The most profound impact the blog/blogosphere has had on me is first, I have found support from an online community of transracial adoptees from all races and cultural backgrounds. Women and men from across the globe have written me personal, painful emails, thanking me for being vocal about my experiences and have given me love for saying things they always felt, but either were afraid to speak or could not articulate. Second, I was inspired to create an international non-profit organization “Adult Adoptees of the African Diaspora”. AAAD brings together adult adoptees of African descent across the globe and provide support, research and outreach for this widespread population.

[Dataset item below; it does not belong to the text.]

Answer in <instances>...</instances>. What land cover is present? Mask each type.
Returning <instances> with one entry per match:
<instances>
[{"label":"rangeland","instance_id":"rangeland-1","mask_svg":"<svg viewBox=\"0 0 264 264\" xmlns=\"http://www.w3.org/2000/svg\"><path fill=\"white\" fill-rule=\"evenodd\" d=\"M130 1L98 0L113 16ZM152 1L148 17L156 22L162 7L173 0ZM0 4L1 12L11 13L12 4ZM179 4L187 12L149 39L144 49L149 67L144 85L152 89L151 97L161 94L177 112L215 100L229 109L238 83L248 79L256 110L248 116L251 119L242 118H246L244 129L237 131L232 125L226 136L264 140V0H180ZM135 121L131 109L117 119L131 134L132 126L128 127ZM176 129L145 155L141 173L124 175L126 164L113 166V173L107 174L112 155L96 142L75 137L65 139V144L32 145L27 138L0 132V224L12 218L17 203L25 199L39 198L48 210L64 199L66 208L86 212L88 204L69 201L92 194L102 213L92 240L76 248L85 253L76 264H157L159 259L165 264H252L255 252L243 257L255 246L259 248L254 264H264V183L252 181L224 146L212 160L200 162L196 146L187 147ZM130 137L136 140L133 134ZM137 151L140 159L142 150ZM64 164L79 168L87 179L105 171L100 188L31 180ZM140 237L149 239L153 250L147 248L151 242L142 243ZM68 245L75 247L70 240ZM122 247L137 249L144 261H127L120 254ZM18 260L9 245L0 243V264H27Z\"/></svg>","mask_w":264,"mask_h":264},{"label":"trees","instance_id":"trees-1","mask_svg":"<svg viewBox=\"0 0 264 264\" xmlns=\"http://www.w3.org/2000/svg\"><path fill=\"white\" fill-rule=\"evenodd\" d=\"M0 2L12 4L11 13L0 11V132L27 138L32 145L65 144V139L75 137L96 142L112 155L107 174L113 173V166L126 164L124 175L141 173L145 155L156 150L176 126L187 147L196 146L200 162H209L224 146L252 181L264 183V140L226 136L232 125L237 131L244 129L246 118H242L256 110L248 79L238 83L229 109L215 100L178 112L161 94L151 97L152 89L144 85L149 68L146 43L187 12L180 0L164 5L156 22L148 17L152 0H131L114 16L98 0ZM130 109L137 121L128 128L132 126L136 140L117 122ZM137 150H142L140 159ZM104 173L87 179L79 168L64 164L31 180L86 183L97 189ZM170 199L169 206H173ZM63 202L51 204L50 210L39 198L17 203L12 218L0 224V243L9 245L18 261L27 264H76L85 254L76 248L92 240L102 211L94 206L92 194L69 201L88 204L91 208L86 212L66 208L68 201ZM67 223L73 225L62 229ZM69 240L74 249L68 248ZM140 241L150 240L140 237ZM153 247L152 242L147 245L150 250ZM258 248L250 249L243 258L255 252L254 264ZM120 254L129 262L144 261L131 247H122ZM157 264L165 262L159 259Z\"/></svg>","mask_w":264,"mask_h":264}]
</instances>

We hope our voices add to the strong voices of Korean, Chinese and Vietnamese transracial and international adoptees. Many TRA’s are isolated, the only person of color for miles, forced to struggle against uneducated assumptions about skin color or culture. This organization provides comfort and strength to a TRA who may be alone in her or his town. I hope my blog continues to do the same.

Stone

 

her thighs

sore with memory

shift back and forth as she walks

uphill toward the train

she is all tears and fog

left alone to soon

captured by ten years of

photographs transformed to

what now looks like regret

 

her body has been an earthquake shift

tectonic plates sliding out of place

revealing hidden earth, graves and bodies

 

she walks crooked

asphalt under her cracked now

like the day she is about to encounter

loss stinging her cheeks

like the fog in the air

 

she is demented metal

sidewalk trash fury

on the side of skyscrapers

ill-fitting and torn

 

the train is coming

breeze sucking air from tunnels

she stands spine tall to keep her

chest from caving in

hollow from giving voice

to echoes, ghosts

and orange desire.

My First Review! Yay!

Check out my first review in the Berkeley Daily Planet!

I think one of the interesting things about my solo show is the title. “Ungrateful Daughter” seems to be a sharp-edged title in the way that it grabs people’s attention – what does she mean? I think that most of my reasonings for choosing this title are connected to the discourses that surround adoption and loyalty to family. In most popular cultural imaginations of the way that adoptees should be responding to adoption is indeed either a “one or the other” response. So many of us adult adoptees have talked about our resistence to this “grateful/successful” vs. “ungrateful/failure” binary already that I wont go into it again here, but this dialouge is really what this title attempts to speak to, the complexity of this experience.

In this review, Kassof mentions me being “disenchanted” – its an interesting word. I dont know if I even was “enchanted” with being adopted or being the only black person in a white world. I think another word might be ‘critical’, which is something I think many white parents are unprepared for when their child grows up to understand the world in a particular way, and begin to respond to them in a particular way because of this understanding.

Overall – Its cool to get a review. I love that she was willing to take the chance to come to the show. I like that she was disturbed. That means I did something right. Cool. 

I want to thank my director, my workshop mates, my friends, countrymen… and my TRA familia. lol…. you like me.. you really like me! 

:)  

They Just Dont Know

but imma tell them.

I’m on my way out the house to the airport to pick up my homeboy comin in from IL for the American Studies Conference. Im late already, but my mailbox is full. My copy of “Outsiders Within” has arrived. Im so excited I put down my bag and right on the porch, open the copy and read the dedication. Its to me. To you. To us.

I am in tears on my front porch so overwhelmed I cant stop them. This is why I write. Why I speak, why I perform. Im so tired of someone telling me who and what I am.

thank you. thank you. thank you.

(P.S.  I expect updates from all of you at the conference in NY!!! Im sending love and I wanted to come, but was already committed to ASA Conference!)